§ **Work task**: Print the first line of the records below and every line after it, up to and including the line with "Serial sections, left". Print nothing else.

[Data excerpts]
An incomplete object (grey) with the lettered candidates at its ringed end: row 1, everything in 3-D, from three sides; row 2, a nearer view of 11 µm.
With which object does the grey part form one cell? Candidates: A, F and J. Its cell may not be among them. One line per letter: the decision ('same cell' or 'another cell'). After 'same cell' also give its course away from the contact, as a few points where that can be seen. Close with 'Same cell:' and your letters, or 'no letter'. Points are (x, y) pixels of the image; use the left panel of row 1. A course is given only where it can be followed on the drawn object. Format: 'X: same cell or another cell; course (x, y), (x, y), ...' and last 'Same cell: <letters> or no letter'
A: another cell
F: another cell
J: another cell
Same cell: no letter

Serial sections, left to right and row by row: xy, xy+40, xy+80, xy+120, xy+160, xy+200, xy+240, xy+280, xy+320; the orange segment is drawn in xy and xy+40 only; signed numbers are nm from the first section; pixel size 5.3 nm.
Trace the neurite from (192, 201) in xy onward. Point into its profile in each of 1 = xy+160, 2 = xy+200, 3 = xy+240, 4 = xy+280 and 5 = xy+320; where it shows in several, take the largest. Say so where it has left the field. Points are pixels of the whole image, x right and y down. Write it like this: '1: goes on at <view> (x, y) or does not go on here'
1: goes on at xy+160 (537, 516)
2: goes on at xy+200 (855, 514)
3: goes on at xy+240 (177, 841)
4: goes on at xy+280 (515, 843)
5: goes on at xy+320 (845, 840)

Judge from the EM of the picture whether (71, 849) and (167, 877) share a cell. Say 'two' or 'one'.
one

§ **Expected answer**:
An incomplete object (grey) with the lettered candidates at its ringed end: row 1, everything in 3-D, from three sides; row 2, a nearer view of 11 µm.
With which object does the grey part form one cell? Candidates: A, F and J. Its cell may not be among them. One line per letter: the decision ('same cell' or 'another cell'). After 'same cell' also give its course away from the contact, as a few points where that can be seen. Close with 'Same cell:' and your letters, or 'no letter'. Points are (x, y) pixels of the image; use the left panel of row 1. A course is given only where it can be followed on the drawn object. Format: 'X: same cell or another cell; course (x, y), (x, y), ...' and last 'Same cell: <letters> or no letter'
A: another cell
F: another cell
J: another cell
Same cell: no letter

Serial sections, left to right and row by row: xy, xy+40, xy+80, xy+120, xy+160, xy+200, xy+240, xy+280, xy+320; the orange segment is drawn in xy and xy+40 only; signed numbers are nm from the first section; pixel size 5.3 nm.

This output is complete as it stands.